Ryan Gosling and Michelle Williams play Dean and Cindy, a married couple trying to rediscover their love for each other. Crossing back and forth within the story of how they originally came together, they rent a hotel room in the hopes that it will help them reconnect physically, but instead brings all of their problems to a boiling point.

Because of the emotional heft coming from both the individual characters as well as the relationship itself, Blue Valentine’s performances carry the film. Luckily Gosling and Williams are absolutely flawless. Playing characters that flip-flop between sympathetic and unlikeable, never letting the audience feel comfortable cheering for only one of the spouses, the pair appear are so lost in their roles that the passion is palpable. Heightening the intense effectiveness of their performances are the physical changes both underwent for present day versions of their characters. Gosling cut his hair into a widow's peak and gaining weight while Williams makes herself look strung out and defeated. These physical changes inform the audience to the point that you know the marriage is on the rocks before the first line of dialogue is even uttered.

Yet nothing in the movie is more dominant than the Future Room, the hotel suite Dean books for a romantic night with his wife.
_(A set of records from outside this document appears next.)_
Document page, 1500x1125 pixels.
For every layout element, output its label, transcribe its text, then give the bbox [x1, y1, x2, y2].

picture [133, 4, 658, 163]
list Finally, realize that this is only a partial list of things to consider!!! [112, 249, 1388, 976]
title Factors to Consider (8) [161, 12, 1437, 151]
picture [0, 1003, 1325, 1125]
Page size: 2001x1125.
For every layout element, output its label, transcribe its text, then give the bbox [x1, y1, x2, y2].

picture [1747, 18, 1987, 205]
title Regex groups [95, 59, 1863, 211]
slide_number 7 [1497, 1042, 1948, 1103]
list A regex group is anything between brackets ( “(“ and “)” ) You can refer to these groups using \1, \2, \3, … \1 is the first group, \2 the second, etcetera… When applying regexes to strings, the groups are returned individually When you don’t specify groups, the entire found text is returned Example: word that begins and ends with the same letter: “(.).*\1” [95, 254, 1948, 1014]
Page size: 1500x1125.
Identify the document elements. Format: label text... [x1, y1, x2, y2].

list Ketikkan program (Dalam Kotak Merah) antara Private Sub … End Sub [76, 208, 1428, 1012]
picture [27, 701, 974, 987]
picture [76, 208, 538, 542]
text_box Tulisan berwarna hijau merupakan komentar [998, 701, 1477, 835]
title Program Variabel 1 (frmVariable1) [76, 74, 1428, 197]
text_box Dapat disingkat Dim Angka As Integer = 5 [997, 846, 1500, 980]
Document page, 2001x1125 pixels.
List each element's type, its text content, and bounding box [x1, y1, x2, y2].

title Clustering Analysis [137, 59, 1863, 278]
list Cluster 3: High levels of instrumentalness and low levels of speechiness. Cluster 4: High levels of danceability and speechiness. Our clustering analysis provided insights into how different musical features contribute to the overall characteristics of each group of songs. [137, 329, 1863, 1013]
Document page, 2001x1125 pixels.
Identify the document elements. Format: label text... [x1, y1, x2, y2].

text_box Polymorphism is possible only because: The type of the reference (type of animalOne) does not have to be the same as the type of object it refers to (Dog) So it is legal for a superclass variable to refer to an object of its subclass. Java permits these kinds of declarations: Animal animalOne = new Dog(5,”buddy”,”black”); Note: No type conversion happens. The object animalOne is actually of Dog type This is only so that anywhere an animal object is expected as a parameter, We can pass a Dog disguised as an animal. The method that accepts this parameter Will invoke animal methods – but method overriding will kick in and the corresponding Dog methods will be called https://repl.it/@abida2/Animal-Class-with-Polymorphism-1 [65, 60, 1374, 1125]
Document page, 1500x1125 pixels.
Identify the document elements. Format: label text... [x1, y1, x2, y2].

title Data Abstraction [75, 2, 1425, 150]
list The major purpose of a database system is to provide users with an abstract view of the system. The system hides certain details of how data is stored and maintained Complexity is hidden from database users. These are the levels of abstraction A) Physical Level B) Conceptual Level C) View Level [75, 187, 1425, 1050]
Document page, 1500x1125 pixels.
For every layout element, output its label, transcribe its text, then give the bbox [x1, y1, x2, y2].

What he doesn’t anticipate is that the room is a soul sucking nightmare, of that kind that would blend perfectly into any horror film. A windowless tomb lit only by an eerie blue light, the suite is a character of its own, a third party that acknowledges the shaky relationship between the two protagonists and tries to shatter it like glass. The happiest couple on Earth couldn’t survive a night inside those walls, let alone Cindy and Dean.

In spite of Blue Valentine’s well publicized battle with the MPAA over the film’s rating, there’s little here to shock mature audience members. While the movie does contain a few scenes involving nudity, its never used gratuitously, instead it’s always in service to the story. If Hollywood’s movie raters were shocked, it’s only because of the crippling intensity level brought to bear in those moments. Using the dark lighting of the hotel room and a series of close-ups, Cianfrance’s brings us almost uncomfortably close to these characters. That kind of intimacy will naturally turn some people off. For the rest of us, it’s simply powerful filmmaking.

In a way, Blue Valentine is two movies in one. If you were to expand the flashback sequences and cut out everything from the Future Room, it could easily stand alongside Gosling’s most notable role in Nick Cassavetes’ The Notebook. Yet Derek Cianfrance seems to have no interest in making something so trite. Using a relationship’s origin to contrast its downfall only makes the film hit harder. We’re so used to watching the boy and girl live happily ever after, that when the convention is disrupted, so are we.